Margaret Atwood n’a pas écrit que The Handmaid’s Tale (La Servante écarlate). Depuis 1985 et ce livre, elle est au contraire toujours aussi prolifique. Et toujours aussi mordante et pessimiste. Avec son dernier roman paru en français, C’est le cœur qui lâche en dernier, sous une histoire totalement loufoque, elle nous dépeint un monde horriblement froid et hélas assez réaliste.

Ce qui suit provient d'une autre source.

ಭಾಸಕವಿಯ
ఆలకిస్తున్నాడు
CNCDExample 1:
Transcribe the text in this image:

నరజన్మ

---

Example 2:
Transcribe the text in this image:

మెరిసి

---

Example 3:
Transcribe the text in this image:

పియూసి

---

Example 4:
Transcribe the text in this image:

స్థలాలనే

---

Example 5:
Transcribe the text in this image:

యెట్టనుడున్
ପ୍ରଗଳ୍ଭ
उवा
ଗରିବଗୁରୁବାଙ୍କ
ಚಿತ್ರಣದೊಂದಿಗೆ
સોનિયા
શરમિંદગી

Dans C’est le cœur qui lâche en dernier nous suivons un couple de paumés, Charmaine et Stan, qui ayant perdu emplois et maison à cause d’une énième crise des subprimes se retrouvent à vivre dans leur voiture en évitant les violences urbaines et en vivotant de boulots en petites combines. Jusqu’au jour où… Ed et sa société Positron leur proposent de rejoindre son nouveau projet et sa communauté fermée, Consilience. Sur le papier, le principe est alléchant. Un mois sur deux, Stan et Charmaine vivront dans une jolie maison de banlieue de rêve avec un bon travail et un voisinage bien tranquille. Et en contrepartie, ils passeront le mois suivant dans une prison modèle, séparés l’un de l’autre, tandis qu’un autre couple occupera leur maison. Le deal idéal ? Durant les premiers mois, oui. Mais la chair humaine étant faible, une erreur de jugement de leur part à l’un et à l’autre suffira pour leur faire découvrir les coulisses bien peu reluisantes de ce petit paradis et les embringuer dans une intrigue particulièrement compliquée pour faire tomber Ed et exposer les manigances de Positron au grand public.

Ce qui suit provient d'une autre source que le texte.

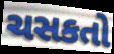
ચસકતોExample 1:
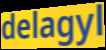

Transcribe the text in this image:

delagyl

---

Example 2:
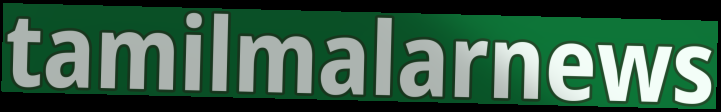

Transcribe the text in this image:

tamilmalarnews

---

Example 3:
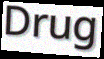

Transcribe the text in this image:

Drug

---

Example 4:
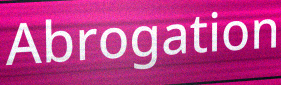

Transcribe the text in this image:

Abrogation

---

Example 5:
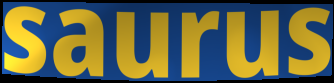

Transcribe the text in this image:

saurus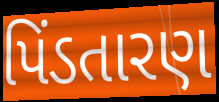
પિંડતારણ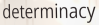
determinacy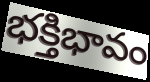
భక్తిభావంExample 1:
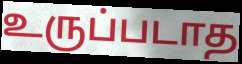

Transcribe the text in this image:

உருப்படாத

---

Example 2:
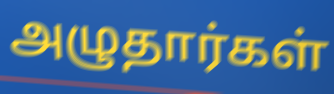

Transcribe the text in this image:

அழுதார்கள்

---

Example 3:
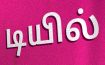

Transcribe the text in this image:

டியில்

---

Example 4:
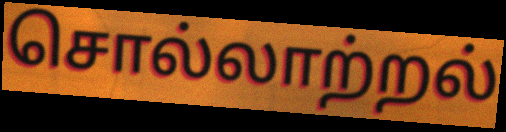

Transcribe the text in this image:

சொல்லாற்றல்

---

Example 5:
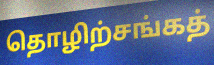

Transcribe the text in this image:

தொழிற்சங்கத்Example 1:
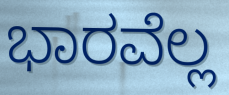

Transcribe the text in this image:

ಭಾರವೆಲ್ಲ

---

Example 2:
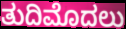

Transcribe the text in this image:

ತುದಿಮೊದಲು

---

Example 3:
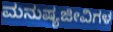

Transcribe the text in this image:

ಮನುಷ್ಯಜೀವಿಗಳ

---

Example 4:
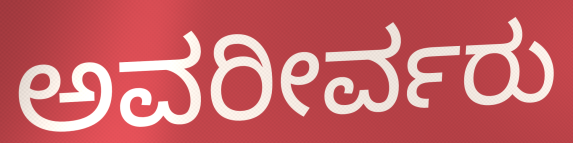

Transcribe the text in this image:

ಅವರೀರ್ವರು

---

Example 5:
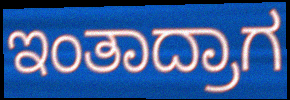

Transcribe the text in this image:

ಇಂತಾದ್ರಾಗ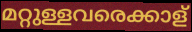
മറ്റുള്ളവരെക്കാള്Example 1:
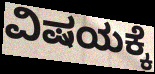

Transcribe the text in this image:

ವಿಷಯಕ್ಕೆ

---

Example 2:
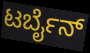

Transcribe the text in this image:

ಟರ್ಬೈನ್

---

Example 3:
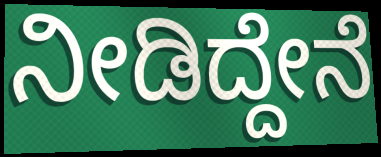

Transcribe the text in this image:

ನೀಡಿದ್ದೇನೆ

Personnellement, j’ai adoré ce livre, mais malgré certaines scènes ridicules, je n’ai pas franchement ri aux éclats. Pourquoi ? Tout simplement parce que la naïveté du couple principal me serre le cœur. Ils sont capables des pires horreurs comme pourraient en témoigner les patients de Charmaine et les poulets de Stan. Et pourtant, malgré toutes les horreurs qu’ils ont subies, avant le livre et durant celui-ci, toutes celles qu’ils ont dû faire subir, ils gardent une confiance et un optimisme larmoyant qui porte au cœur comme une trop grande quantité d’eau de Cologne dans une rame de métro bondée. Cette version du XXIe siècle des femmes de Stepford est encore plus terrifiante parce qu’au final il suffirait de peu de choses pour y arriver. Les prisons privées et les communautés fermées au règlement bien précis existent déjà. Les robots sexuels sont en cours de développement. Et de ces trois éléments réunis, toutes les dérives décrites par Margaret Atwood sont non seulement possibles, mais surtout hautement probables pour peu que la situation économique d’un pays devienne suffisamment catastrophique pour qu’un tel Enfer enrobé de saccharine apparaisse comme paradisiaque aux yeux des plus pauvres. La plume acérée et le regard juste de Margaret Atwood sont encore plus efficaces dans ce livre que dans son succès, The Handmaid’s Tale (La Servante écarlate), et pourtant même le plus immonde des personnages y a un côté attachant et pathétique.

C’est le cœur qui lâche en dernier
de Margaret Atwood
Traduction de Michèle Alabaret-Maatsch
Éditions Robert Laffont

Pour le #100defislecture2018 de Dame Ambre : 42 points avec celui-ci.